(Records shown)

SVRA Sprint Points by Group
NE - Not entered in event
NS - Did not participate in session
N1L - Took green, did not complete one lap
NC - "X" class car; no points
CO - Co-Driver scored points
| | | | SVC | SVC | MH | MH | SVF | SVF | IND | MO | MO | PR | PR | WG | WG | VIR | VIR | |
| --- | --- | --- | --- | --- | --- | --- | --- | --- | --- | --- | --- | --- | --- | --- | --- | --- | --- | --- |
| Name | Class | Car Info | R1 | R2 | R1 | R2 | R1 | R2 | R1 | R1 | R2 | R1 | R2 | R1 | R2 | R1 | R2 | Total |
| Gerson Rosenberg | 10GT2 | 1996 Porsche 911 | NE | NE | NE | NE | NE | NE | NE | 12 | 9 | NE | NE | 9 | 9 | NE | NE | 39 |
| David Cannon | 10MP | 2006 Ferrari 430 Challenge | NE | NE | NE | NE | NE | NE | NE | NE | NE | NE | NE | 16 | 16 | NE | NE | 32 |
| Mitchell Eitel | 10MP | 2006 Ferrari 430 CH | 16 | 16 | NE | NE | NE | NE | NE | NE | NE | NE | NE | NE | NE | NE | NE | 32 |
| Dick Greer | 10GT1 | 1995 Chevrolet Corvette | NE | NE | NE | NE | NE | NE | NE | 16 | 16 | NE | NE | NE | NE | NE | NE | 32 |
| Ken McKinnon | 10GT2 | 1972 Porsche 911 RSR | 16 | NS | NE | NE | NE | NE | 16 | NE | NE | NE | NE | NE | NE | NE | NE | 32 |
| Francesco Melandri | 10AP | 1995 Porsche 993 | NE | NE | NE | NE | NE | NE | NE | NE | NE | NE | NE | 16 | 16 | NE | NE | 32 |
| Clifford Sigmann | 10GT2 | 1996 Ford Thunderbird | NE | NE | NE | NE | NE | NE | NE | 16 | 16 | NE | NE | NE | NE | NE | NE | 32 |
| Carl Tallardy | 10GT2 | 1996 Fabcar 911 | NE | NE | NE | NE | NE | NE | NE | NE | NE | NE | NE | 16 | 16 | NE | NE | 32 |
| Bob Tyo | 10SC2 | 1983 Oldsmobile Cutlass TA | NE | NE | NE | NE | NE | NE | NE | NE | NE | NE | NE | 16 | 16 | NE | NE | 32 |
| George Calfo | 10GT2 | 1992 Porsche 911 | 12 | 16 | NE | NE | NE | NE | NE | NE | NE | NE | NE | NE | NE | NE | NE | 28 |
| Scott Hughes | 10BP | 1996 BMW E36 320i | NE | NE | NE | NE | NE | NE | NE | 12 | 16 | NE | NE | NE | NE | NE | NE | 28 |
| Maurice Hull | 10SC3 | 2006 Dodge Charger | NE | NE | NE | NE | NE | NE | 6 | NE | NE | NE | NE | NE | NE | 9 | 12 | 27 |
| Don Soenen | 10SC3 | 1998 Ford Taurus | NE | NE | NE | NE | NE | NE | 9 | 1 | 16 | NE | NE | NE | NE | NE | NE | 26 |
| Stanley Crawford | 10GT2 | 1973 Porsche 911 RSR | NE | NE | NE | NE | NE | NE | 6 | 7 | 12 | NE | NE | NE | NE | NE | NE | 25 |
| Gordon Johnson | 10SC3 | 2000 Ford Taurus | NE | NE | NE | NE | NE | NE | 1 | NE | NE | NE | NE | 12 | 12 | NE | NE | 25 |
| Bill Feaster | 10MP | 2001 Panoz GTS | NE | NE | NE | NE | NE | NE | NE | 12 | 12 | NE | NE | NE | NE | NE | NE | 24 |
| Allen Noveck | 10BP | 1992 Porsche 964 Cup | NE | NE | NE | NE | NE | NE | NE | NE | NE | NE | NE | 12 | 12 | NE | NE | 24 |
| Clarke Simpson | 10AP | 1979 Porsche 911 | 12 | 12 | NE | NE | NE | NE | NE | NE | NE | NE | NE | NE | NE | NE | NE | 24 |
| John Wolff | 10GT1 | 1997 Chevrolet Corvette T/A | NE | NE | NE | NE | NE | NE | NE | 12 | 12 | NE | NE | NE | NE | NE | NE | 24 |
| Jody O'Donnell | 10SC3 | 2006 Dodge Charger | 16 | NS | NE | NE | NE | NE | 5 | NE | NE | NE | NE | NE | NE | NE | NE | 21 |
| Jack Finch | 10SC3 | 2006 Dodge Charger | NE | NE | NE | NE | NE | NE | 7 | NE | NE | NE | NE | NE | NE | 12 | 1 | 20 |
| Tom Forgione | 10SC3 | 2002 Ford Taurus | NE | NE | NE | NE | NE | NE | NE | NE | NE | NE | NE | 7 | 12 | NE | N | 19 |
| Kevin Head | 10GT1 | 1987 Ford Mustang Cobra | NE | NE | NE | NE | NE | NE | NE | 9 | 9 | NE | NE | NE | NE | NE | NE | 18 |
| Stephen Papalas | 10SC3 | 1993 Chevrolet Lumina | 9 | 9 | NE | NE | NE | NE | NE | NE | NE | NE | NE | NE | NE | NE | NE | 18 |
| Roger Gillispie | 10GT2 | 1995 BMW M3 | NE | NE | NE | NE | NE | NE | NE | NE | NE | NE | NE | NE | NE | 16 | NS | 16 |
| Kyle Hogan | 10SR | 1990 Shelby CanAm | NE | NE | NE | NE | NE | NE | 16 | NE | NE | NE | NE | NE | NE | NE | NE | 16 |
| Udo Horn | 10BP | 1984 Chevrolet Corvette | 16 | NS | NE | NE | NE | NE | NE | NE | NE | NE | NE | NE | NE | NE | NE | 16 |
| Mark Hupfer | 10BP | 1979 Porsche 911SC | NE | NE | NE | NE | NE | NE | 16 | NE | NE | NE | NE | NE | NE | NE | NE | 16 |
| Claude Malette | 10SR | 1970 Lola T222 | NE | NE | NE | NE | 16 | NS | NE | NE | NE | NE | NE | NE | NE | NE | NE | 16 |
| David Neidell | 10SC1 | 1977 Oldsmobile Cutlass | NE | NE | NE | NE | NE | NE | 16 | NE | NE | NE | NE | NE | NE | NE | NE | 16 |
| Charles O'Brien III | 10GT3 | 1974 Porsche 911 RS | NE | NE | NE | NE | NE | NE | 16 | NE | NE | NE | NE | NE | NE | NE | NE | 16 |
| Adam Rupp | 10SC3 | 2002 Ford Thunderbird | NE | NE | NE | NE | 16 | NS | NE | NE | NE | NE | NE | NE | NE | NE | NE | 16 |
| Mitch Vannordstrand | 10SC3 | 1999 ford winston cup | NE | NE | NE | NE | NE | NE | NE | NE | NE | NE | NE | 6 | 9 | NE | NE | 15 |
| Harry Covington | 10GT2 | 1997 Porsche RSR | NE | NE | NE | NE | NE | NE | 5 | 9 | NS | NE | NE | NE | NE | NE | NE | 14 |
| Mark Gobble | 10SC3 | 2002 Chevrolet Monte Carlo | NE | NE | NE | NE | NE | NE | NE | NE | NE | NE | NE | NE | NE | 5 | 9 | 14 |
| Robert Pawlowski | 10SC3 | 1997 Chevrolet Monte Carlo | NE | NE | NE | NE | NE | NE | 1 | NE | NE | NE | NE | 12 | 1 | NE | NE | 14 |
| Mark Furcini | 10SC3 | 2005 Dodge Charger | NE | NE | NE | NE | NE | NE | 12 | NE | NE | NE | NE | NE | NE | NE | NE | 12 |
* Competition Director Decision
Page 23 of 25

(End Records shown)

Problem | Among the entries above, the line containing "Bill Feaster |", the line containing "Adam Rupp |", and all lines between them are to be restated word for word; nothing else belongs in the reply.

Response to the exercise |
| Bill Feaster | 10MP | 2001 Panoz GTS | NE | NE | NE | NE | NE | NE | NE | 12 | 12 | NE | NE | NE | NE | NE | NE | 24 |
| Allen Noveck | 10BP | 1992 Porsche 964 Cup | NE | NE | NE | NE | NE | NE | NE | NE | NE | NE | NE | 12 | 12 | NE | NE | 24 |
| Clarke Simpson | 10AP | 1979 Porsche 911 | 12 | 12 | NE | NE | NE | NE | NE | NE | NE | NE | NE | NE | NE | NE | NE | 24 |
| John Wolff | 10GT1 | 1997 Chevrolet Corvette T/A | NE | NE | NE | NE | NE | NE | NE | 12 | 12 | NE | NE | NE | NE | NE | NE | 24 |
| Jody O'Donnell | 10SC3 | 2006 Dodge Charger | 16 | NS | NE | NE | NE | NE | 5 | NE | NE | NE | NE | NE | NE | NE | NE | 21 |
| Jack Finch | 10SC3 | 2006 Dodge Charger | NE | NE | NE | NE | NE | NE | 7 | NE | NE | NE | NE | NE | NE | 12 | 1 | 20 |
| Tom Forgione | 10SC3 | 2002 Ford Taurus | NE | NE | NE | NE | NE | NE | NE | NE | NE | NE | NE | 7 | 12 | NE | N | 19 |
| Kevin Head | 10GT1 | 1987 Ford Mustang Cobra | NE | NE | NE | NE | NE | NE | NE | 9 | 9 | NE | NE | NE | NE | NE | NE | 18 |
| Stephen Papalas | 10SC3 | 1993 Chevrolet Lumina | 9 | 9 | NE | NE | NE | NE | NE | NE | NE | NE | NE | NE | NE | NE | NE | 18 |
| Roger Gillispie | 10GT2 | 1995 BMW M3 | NE | NE | NE | NE | NE | NE | NE | NE | NE | NE | NE | NE | NE | 16 | NS | 16 |
| Kyle Hogan | 10SR | 1990 Shelby CanAm | NE | NE | NE | NE | NE | NE | 16 | NE | NE | NE | NE | NE | NE | NE | NE | 16 |
| Udo Horn | 10BP | 1984 Chevrolet Corvette | 16 | NS | NE | NE | NE | NE | NE | NE | NE | NE | NE | NE | NE | NE | NE | 16 |
| Mark Hupfer | 10BP | 1979 Porsche 911SC | NE | NE | NE | NE | NE | NE | 16 | NE | NE | NE | NE | NE | NE | NE | NE | 16 |
| Claude Malette | 10SR | 1970 Lola T222 | NE | NE | NE | NE | 16 | NS | NE | NE | NE | NE | NE | NE | NE | NE | NE | 16 |
| David Neidell | 10SC1 | 1977 Oldsmobile Cutlass | NE | NE | NE | NE | NE | NE | 16 | NE | NE | NE | NE | NE | NE | NE | NE | 16 |
| Charles O'Brien III | 10GT3 | 1974 Porsche 911 RS | NE | NE | NE | NE | NE | NE | 16 | NE | NE | NE | NE | NE | NE | NE | NE | 16 |
| Adam Rupp | 10SC3 | 2002 Ford Thunderbird | NE | NE | NE | NE | 16 | NS | NE | NE | NE | NE | NE | NE | NE | NE | NE | 16 |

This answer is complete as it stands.